Problem statement
Go through the entries below and copy every line that holds the word "worn".

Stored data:
▼

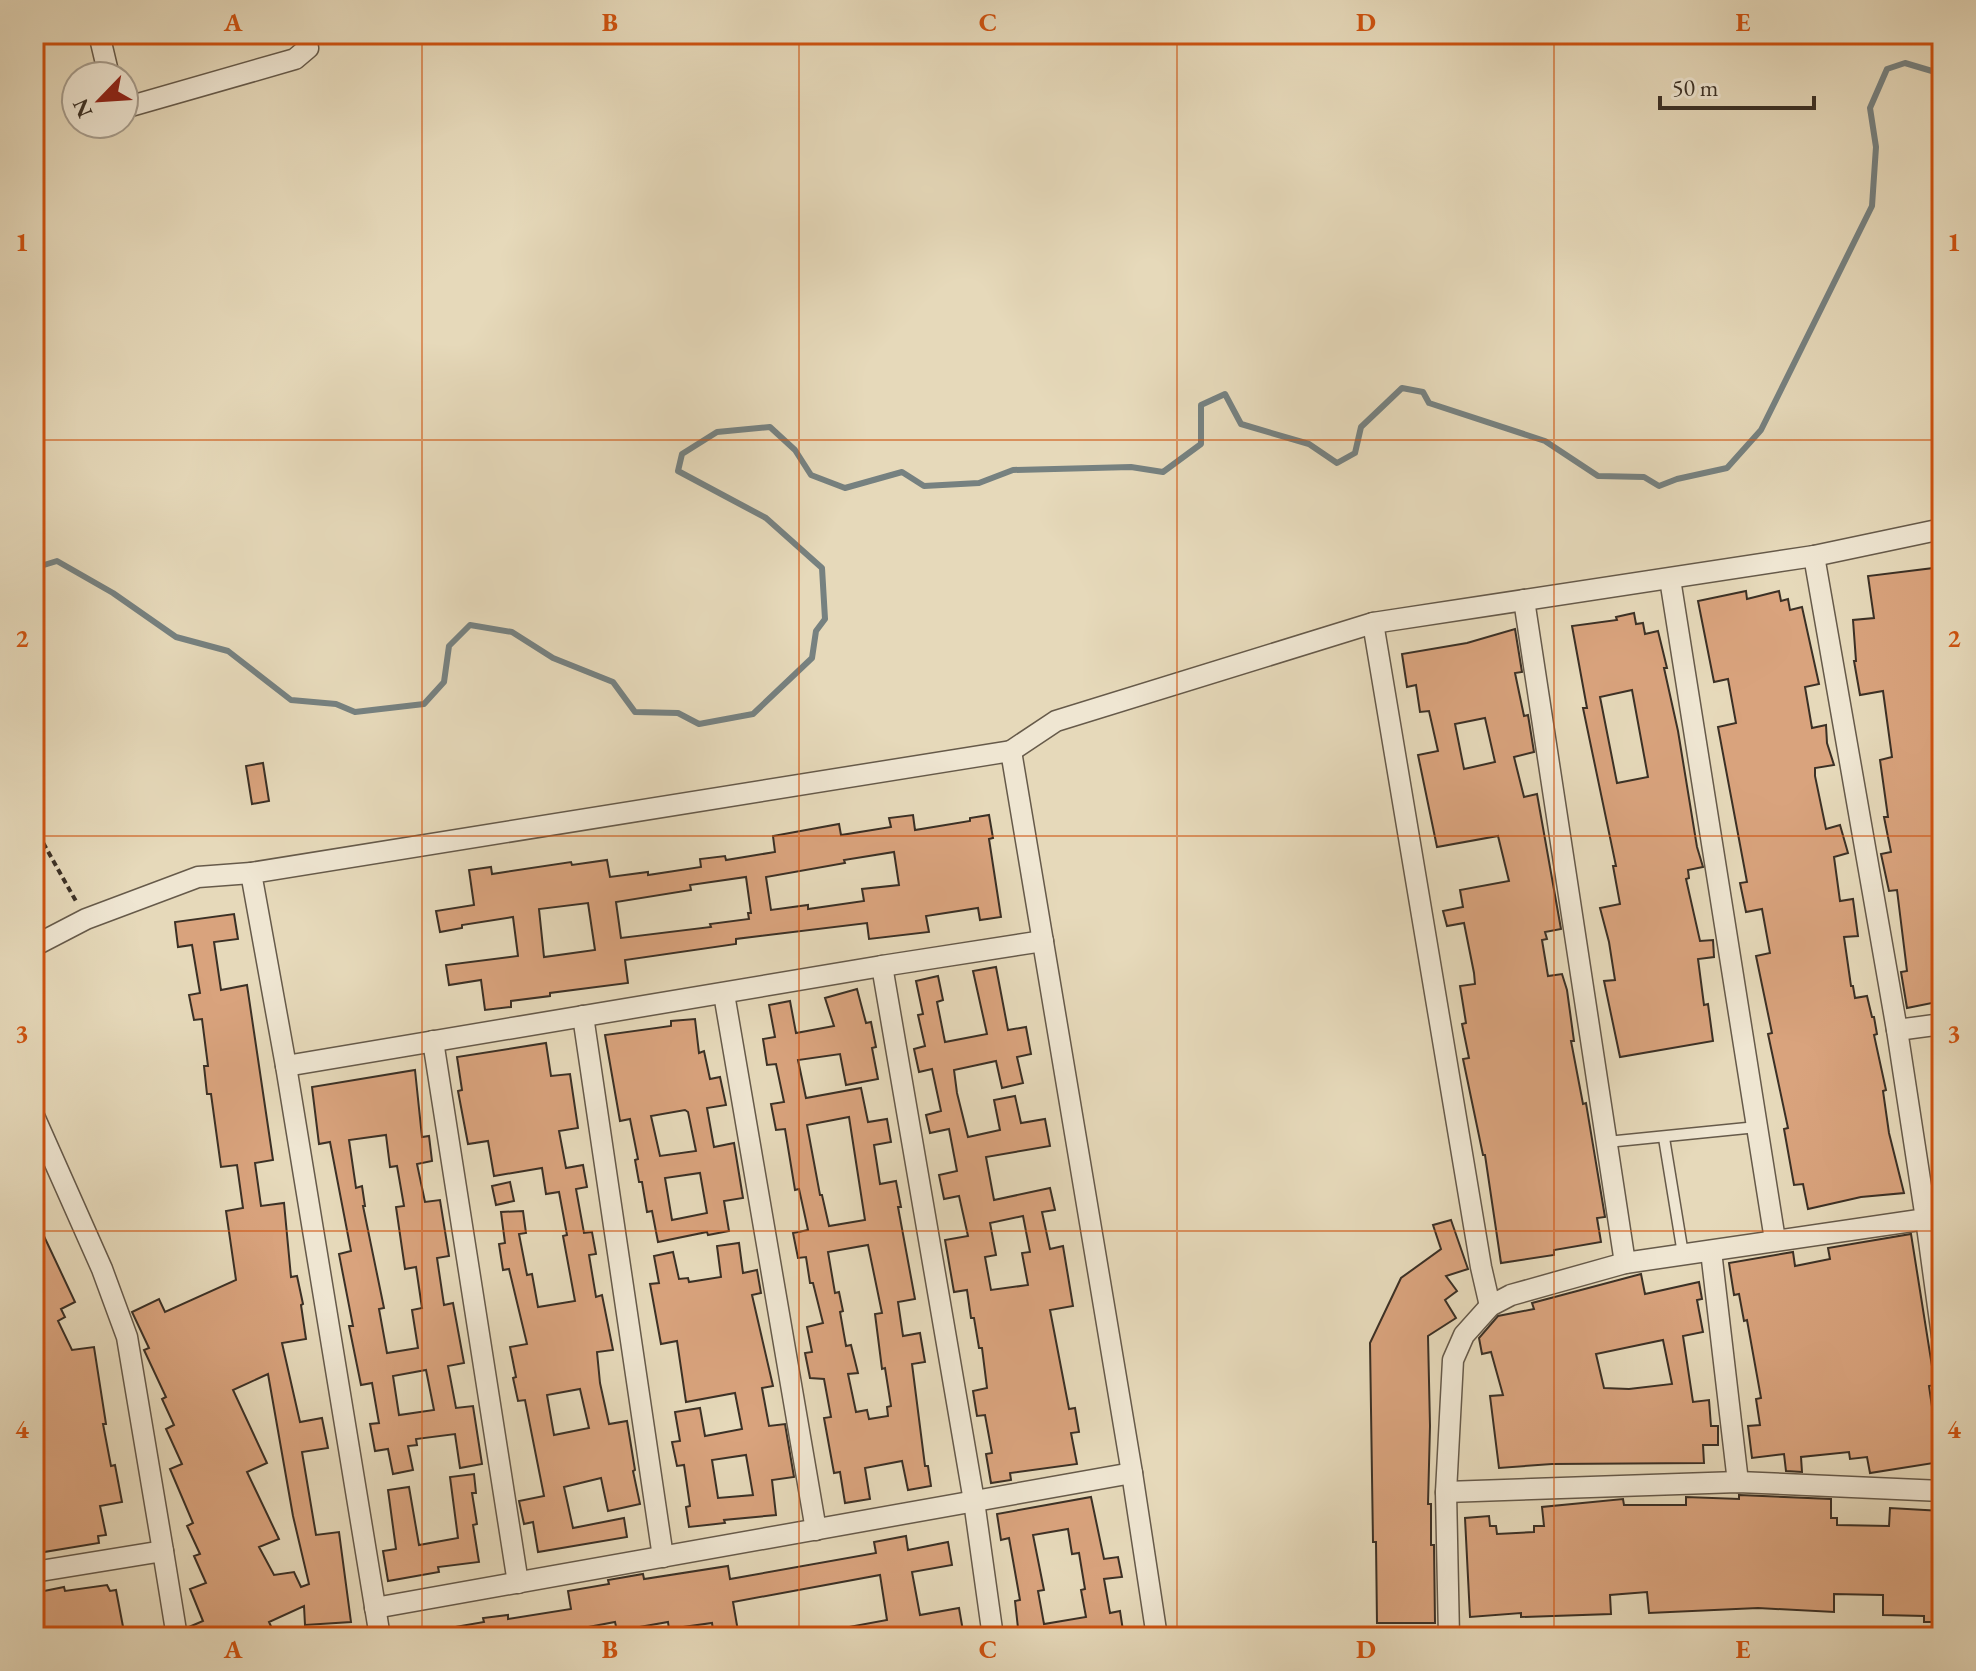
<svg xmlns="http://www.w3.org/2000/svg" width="1976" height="1671" viewBox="0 0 1976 1671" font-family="'EB Garamond',serif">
  <rect width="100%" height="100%" fill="#e6d9ba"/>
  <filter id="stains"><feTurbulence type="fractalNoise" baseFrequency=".0025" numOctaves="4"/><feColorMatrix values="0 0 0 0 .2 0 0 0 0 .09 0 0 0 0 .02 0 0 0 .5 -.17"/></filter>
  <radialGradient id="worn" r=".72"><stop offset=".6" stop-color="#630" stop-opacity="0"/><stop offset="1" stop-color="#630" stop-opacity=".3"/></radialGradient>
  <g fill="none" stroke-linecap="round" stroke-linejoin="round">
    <polyline stroke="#768180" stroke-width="6" points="34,568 57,561 113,593 176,637 228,651 291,700 336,704 355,712 424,704 444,682 449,646 470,625 512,632 553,658 613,682 635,712 678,713 699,724 753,714 812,658 816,631 825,619 822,568 766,518 678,471 682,454 717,432 770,427 795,450 811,475 845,488 902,472 924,486 979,483 1013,470 1131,467 1163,472 1201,444 1201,405 1225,394 1241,424 1309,444 1337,463 1355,453 1361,427 1402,388 1423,392 1429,403 1545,441 1598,476 1644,477 1659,486 1677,479 1727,468 1761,430 1872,206 1876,147 1870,108 1887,69 1905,63 1942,74"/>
  </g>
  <g fill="#d9a37d" stroke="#3b3025" stroke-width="2" fill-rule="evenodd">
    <polygon points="1942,567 1942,1001 1907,1008 1901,972 1907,971 1897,890 1889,891 1881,854 1891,852 1884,817 1888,817 1880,760 1892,757 1883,691 1860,695 1854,661 1856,661 1853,620 1874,618 1868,576"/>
    <polygon points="1746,591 1747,599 1779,591 1781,601 1788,599 1790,610 1802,607 1819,684 1805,687 1812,728 1826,725 1827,743 1834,765 1815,768 1815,776 1826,829 1840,825 1848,853 1834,857 1840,901 1853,899 1858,936 1844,937 1851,986 1853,986 1855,998 1867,996 1872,1017 1874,1017 1877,1034 1874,1035 1886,1090 1883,1091 1889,1133 1904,1193 1861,1197 1808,1209 1803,1184 1794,1185 1784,1129 1788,1128 1768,1034 1772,1033 1756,956 1770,953 1762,909 1746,912 1740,883 1747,882 1718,727 1736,723 1728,679 1714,682 1698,601"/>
    <path d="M1634 613 1636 624 1643 623 1645 634 1658 631 1667 668H1664L1678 731 1697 847 1703 867 1688 870 1689 878 1686 879 1700 941 1713 940 1714 957 1698 959 1704 1005 1708 1004 1713 1041 1620 1057 1604 981 1615 980 1609 942 1600 908 1620 904 1613 866H1616L1583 708H1587L1572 626 1617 620 1616 617ZM1632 690 1648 777 1617 783 1600 697Z"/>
    <path d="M1515 629 1522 672 1515 673 1524 716 1528 715 1534 752 1514 757 1524 797 1537 794 1561 929 1545 932 1547 939 1542 940 1548 976 1562 974 1567 990 1574 1041H1571L1583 1104 1586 1103 1605 1217 1597 1218 1601 1242 1554 1250V1255L1501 1263 1485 1155H1483L1463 1059 1469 1058 1462 1024 1466 1023 1460 986 1475 984 1474 973 1464 923 1447 926 1443 911 1463 907 1460 890 1509 881 1498 836 1437 847 1418 755 1438 751 1429 711 1420 712 1416 685 1407 687 1402 654 1467 643ZM1485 718 1495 762 1464 769 1455 724Z"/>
    <polygon points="263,763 269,801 252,804 246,766"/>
    <path d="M913 815 915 830 970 821V818L989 815 993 838 989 839 1001 917 980 920 978 908 926 916 929 932 869 939 867 923 736 939V944L625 960 628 983 550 993V996L511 1001V1007L485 1010 481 980 449 985 446 965 518 956 513 917 462 925V928L440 932 436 911 474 905 469 870 491 867 492 874 571 862 572 865 607 860 610 877 648 872V875L701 867 700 859 725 856 726 860 775 852 773 836 839 824 841 835 891 827 889 818ZM894 852 899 885 862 889 864 901 808 909V905L771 910 766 877 845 863 844 860ZM746 877 751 913H748L749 919 710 924 711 927 621 938 616 902 691 890 690 885ZM588 903 595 950 544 957 539 909Z"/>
    <path d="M234 914 238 939 214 942 221 990 247 985 273 1160 255 1163 261 1206 284 1203 291 1277 297 1276 303 1304 301 1305 306 1339 282 1343 300 1422 322 1418 328 1448 302 1452 316 1535 339 1532 351 1622 305 1625 304 1606 269 1622 276 1637H190L189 1627 203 1621 190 1589 206 1583 194 1556 200 1554 187 1526 193 1523 170 1469 182 1464 166 1429 174 1425 162 1399 166 1397 144 1350 149 1348 132 1312 159 1299 165 1312 236 1280 226 1211 243 1208 237 1165 221 1167 211 1094H207L204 1066H208L202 1019 194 1020 189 995 200 993 192 945 178 947 175 922ZM268 1374 293 1516 309 1584 301 1587 294 1572 274 1575 259 1547 279 1539 247 1472 267 1463 233 1390Z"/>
    <path d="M996 967 1008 1030 1026 1027 1031 1054 1017 1057 1023 1083 1002 1088 996 1061 954 1070 957 1093 968 1137 1000 1130 994 1100 1015 1096 1021 1123 1045 1119 1050 1146 986 1157 994 1200 1050 1188 1055 1210 1042 1212 1050 1249 1063 1246 1073 1306 1050 1310 1069 1409 1075 1408 1079 1432 1071 1433 1077 1464 1010 1473 1011 1480 991 1483 986 1454 992 1453 985 1415 977 1416 973 1391 987 1388 982 1348H979L974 1318H971L967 1290 954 1292 945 1240 968 1236 959 1196 944 1199 939 1175 957 1171 949 1129 930 1133 926 1115 941 1111 932 1069 919 1072 914 1049 925 1046 918 1015 923 1014 916 981 938 976 943 1000 937 1002 945 1042 987 1034 973 971ZM1023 1216 1030 1252 1022 1253 1028 1285 991 1290 985 1257 996 1255 990 1223Z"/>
    <path d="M857 989 866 1023 871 1022 876 1047 872 1048 878 1079 846 1085 840 1054 798 1060 806 1098 861 1088 868 1122 887 1119 891 1142 874 1145 880 1184 896 1181 901 1207H898L915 1299 898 1302 903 1336 920 1333 925 1362 912 1364 925 1466H928L931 1486 908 1490 902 1461 865 1468 870 1499 845 1503 840 1472 834 1473 824 1418 831 1417 824 1379 810 1378 805 1353 812 1352 807 1327 823 1323 813 1283H810L806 1257 798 1258 793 1233 808 1230 799 1189 795 1190 785 1129 776 1130 771 1104 784 1102 776 1064 767 1065 763 1039 775 1037 769 1005 790 1001 796 1033 834 1026 825 998ZM849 1117 865 1220 829 1226 822 1195H820L807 1125ZM868 1245 882 1313 875 1314 882 1369 885 1368 891 1406 887 1407 888 1416 869 1419 867 1410 856 1412 848 1374 858 1373 851 1345 846 1346 840 1312 843 1311 839 1292 835 1293 828 1252Z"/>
    <path d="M695 1019 699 1053 704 1051 710 1079 720 1077 726 1105 707 1108 714 1147 734 1143 743 1198 724 1201 729 1231 708 1235 707 1232 658 1242 652 1211 647 1212 642 1182H639L635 1160 638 1159 630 1119 620 1121 605 1035 671 1026V1021ZM685 1110 688 1112 696 1151 660 1156 651 1116ZM700 1173 707 1213 672 1220 665 1178Z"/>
    <path d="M546 1043 551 1076 570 1074 578 1128 559 1131 566 1168 583 1165 587 1187 576 1189 584 1233 592 1232 596 1254 589 1255 596 1297 602 1295 613 1350 597 1352 600 1383 609 1424 627 1421 635 1470 633 1471 640 1504 608 1511 601 1478 564 1487 573 1528 624 1518 627 1537 538 1552 533 1522 524 1524 519 1501 544 1496 525 1400 518 1401 513 1378 516 1377 510 1347 527 1344 509 1269 503 1270 499 1244 505 1243 501 1212 523 1211 526 1233 519 1234 527 1275 532 1274 538 1307 575 1301 563 1236 567 1235 559 1192 546 1194 542 1168 494 1176 488 1141 468 1144 458 1091 462 1090 457 1057ZM580 1389 589 1428 554 1435 547 1395Z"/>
    <path d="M415 1070 422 1137 429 1136 432 1161 417 1164 425 1202 440 1200 449 1256 437 1258 444 1305 453 1303 464 1363 448 1366 456 1408 473 1406 482 1464 460 1468 455 1434 416 1439 417 1445 408 1446 413 1470 393 1474 388 1449 375 1451 370 1424 379 1423 372 1383 361 1385 349 1326H353L339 1254 351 1251 330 1142 319 1144 312 1087ZM386 1135 390 1167 397 1166 404 1206 396 1207 405 1269 416 1267 422 1308 412 1310 418 1348 387 1353 379 1309 384 1308 363 1206H365L362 1186 356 1188 349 1140ZM426 1370 434 1410 399 1415 393 1376Z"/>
    <polygon points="510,1182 514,1201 496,1205 492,1186"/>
    <polygon points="34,1215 75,1302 61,1309 65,1317 58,1321 72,1350 94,1347 106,1424 103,1424 111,1466 115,1465 122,1502 100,1506 106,1535 98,1536 99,1543 44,1552 42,1541 34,1542"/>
    <polygon points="1451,1220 1468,1269 1446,1276 1457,1291 1445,1300 1456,1318 1428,1336 1430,1426 1428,1504 1431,1504 1431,1545 1434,1545 1435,1623 1377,1623 1376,1542 1373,1542 1370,1343 1401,1278 1441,1249 1433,1225"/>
    <polygon points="1911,1234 1935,1385 1929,1386 1940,1462 1870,1473 1867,1457 1850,1459 1849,1452 1801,1457 1802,1472 1786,1471 1784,1454 1752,1458 1748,1426 1760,1425 1756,1399 1761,1398 1747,1320 1744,1321 1739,1294 1734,1295 1729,1263 1793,1252 1795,1266 1830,1259 1828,1248"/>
    <path d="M739 1243 743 1273 757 1270 761 1293 752 1295 773 1386 762 1388 769 1426 785 1424 794 1477 772 1480 776 1515 724 1520 725 1523 689 1527 686 1507 690 1506 684 1465 677 1466 672 1442 680 1441 675 1412 700 1408 705 1436 742 1429 735 1393 686 1402 677 1341 661 1344 650 1284 659 1283 654 1256 673 1252 679 1279 688 1278 689 1282 721 1277 717 1246ZM746 1455 753 1495 718 1498 712 1460Z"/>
    <path d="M1641 1274 1645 1294 1699 1282 1702 1299 1697 1300 1703 1332 1683 1336 1693 1402 1709 1400 1711 1426H1718V1445H1703L1704 1463 1552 1464 1499 1468 1490 1396 1503 1395 1491 1352 1482 1354 1479 1338 1498 1316 1534 1309 1532 1303ZM1663 1340 1672 1384 1629 1389 1604 1388 1596 1354Z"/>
    <polygon points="474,1474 476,1493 472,1493 477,1524 473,1525 479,1562 438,1567 439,1572 388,1581 383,1551 396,1549 388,1490 409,1487 419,1545 458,1538 450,1477"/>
    <polygon points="1739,1495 1831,1499 1831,1518 1837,1518 1837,1525 1889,1526 1890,1508 1942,1511 1942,1622 1924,1622 1924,1616 1883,1615 1883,1595 1834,1594 1834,1612 1758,1608 1649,1613 1647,1592 1610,1595 1611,1614 1521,1617 1521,1613 1470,1617 1465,1518 1489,1516 1490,1526 1496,1526 1497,1534 1534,1532 1534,1526 1544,1526 1542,1507 1623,1499 1624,1505 1686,1505 1686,1497 1739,1499"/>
    <path d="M1091 1497 1104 1559 1118 1557 1122 1577 1104 1579 1110 1613 1120 1611 1124 1637H1019L1015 1601 1020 1600 1009 1538 1001 1540 997 1514ZM1068 1529 1072 1554 1079 1553 1085 1589 1081 1590 1086 1617 1044 1624 1038 1591 1044 1590 1033 1535Z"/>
    <polygon points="906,1536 908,1550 948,1542 952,1565 912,1572 920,1615 959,1608 963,1631 912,1637 839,1637 838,1629 887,1620 880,1575 733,1602 739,1637 714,1637 712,1623 669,1629 668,1622 617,1631 615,1622 536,1637 532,1637 532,1633 506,1637 449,1637 449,1628 484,1622 483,1618 508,1615 508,1619 571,1609 568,1591 609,1584 608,1580 643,1574 644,1579 728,1566 730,1579 876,1553 874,1542"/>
    <polygon points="107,1585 110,1591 116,1590 125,1637 34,1637 34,1593 64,1587 65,1591"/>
  </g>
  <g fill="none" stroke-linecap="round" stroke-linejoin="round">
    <defs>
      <g id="service">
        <polyline points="1664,1138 1683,1254"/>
        <polyline points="1607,1142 1757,1127"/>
      </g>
      <g id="minor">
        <polyline points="99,34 109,76"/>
        <polyline points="124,108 295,59 308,48 305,34"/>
        <polyline points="1814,556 1897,1030 1926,1219"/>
        <polyline points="1670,579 1775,1240"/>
        <polyline points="1524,600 1625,1263"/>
        <polyline points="1373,623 1481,1267 1490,1306"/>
        <polyline points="1011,751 1056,721 1373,623 1814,556 1942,529"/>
        <polyline points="34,946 86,919 198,877 251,873"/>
        <polyline points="882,966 1043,941"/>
        <polyline points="724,994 816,1530"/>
        <polyline points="583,1016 663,1557"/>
        <polyline points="1897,1030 1942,1024"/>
        <polyline points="433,1041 518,1583"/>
        <polyline points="286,1066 882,966 974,1501 993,1637"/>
        <polyline points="34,1116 102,1269 127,1337 163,1551"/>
        <polyline points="1711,1251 1738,1482"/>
        <polyline points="1446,1492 1738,1482 1942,1491"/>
        <polyline points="34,1572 163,1551 177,1637"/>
        <polyline points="375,1608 1132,1473"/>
        <polyline points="380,1637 286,1066 251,873 1011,751 1132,1473 1157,1637"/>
        <polyline points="1449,1637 1446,1492 1453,1360 1464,1335 1490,1306 1511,1295 1625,1263 1926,1219 1942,1336"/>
      </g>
    </defs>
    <use href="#service" stroke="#665a4a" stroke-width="13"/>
    <use href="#minor" stroke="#665a4a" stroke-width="23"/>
    <polyline stroke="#3b3025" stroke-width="4" stroke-dasharray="6 4" stroke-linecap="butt" points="34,815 37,832 77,903"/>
    <use href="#service" stroke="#efe6d2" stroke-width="10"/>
    <use href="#minor" stroke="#efe6d2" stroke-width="20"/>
  </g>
  <path fill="none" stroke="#ce5310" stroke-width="2" stroke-opacity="0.55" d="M422 34V1637M799 34V1637M1177 34V1637M1554 34V1637M34 440H1942M34 836H1942M34 1231H1942"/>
  <rect width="1976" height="1671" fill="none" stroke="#e6d9ba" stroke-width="88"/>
  <g transform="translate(100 100) rotate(245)"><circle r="38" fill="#efe6d2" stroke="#a79d8d" stroke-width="2"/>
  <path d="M0-6L14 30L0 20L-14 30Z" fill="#8f2418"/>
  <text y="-12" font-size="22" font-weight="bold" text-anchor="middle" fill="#3b3025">N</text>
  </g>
  <path d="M1660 96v12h154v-12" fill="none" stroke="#3b3025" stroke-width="4"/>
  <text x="1672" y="96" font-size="24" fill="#3b3025" stroke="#efe6d2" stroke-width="6" paint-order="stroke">50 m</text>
  <rect x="44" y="44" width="1888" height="1583" fill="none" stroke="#ce5310" stroke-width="3"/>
  <g font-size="26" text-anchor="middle" font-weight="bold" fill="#ce5310">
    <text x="233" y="31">A</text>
    <text x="610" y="31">B</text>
    <text x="988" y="31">C</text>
    <text x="1366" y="31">D</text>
    <text x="1743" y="31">E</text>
    <text x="22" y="251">1</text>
    <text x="1954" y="251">1</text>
    <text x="22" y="647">2</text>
    <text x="1954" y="647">2</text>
    <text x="22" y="1042">3</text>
    <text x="1954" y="1042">3</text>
    <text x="22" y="1438">4</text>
    <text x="1954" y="1438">4</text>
    <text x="233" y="1658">A</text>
    <text x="610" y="1658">B</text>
    <text x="988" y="1658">C</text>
    <text x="1366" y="1658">D</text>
    <text x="1743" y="1658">E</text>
  </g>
  <rect width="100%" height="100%" filter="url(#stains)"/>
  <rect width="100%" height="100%" fill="url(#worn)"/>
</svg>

▲

Answer section
  <radialGradient id="worn" r=".72"><stop offset=".6" stop-color="#630" stop-opacity="0"/><stop offset="1" stop-color="#630" stop-opacity=".3"/></radialGradient>
  <rect width="100%" height="100%" fill="url(#worn)"/>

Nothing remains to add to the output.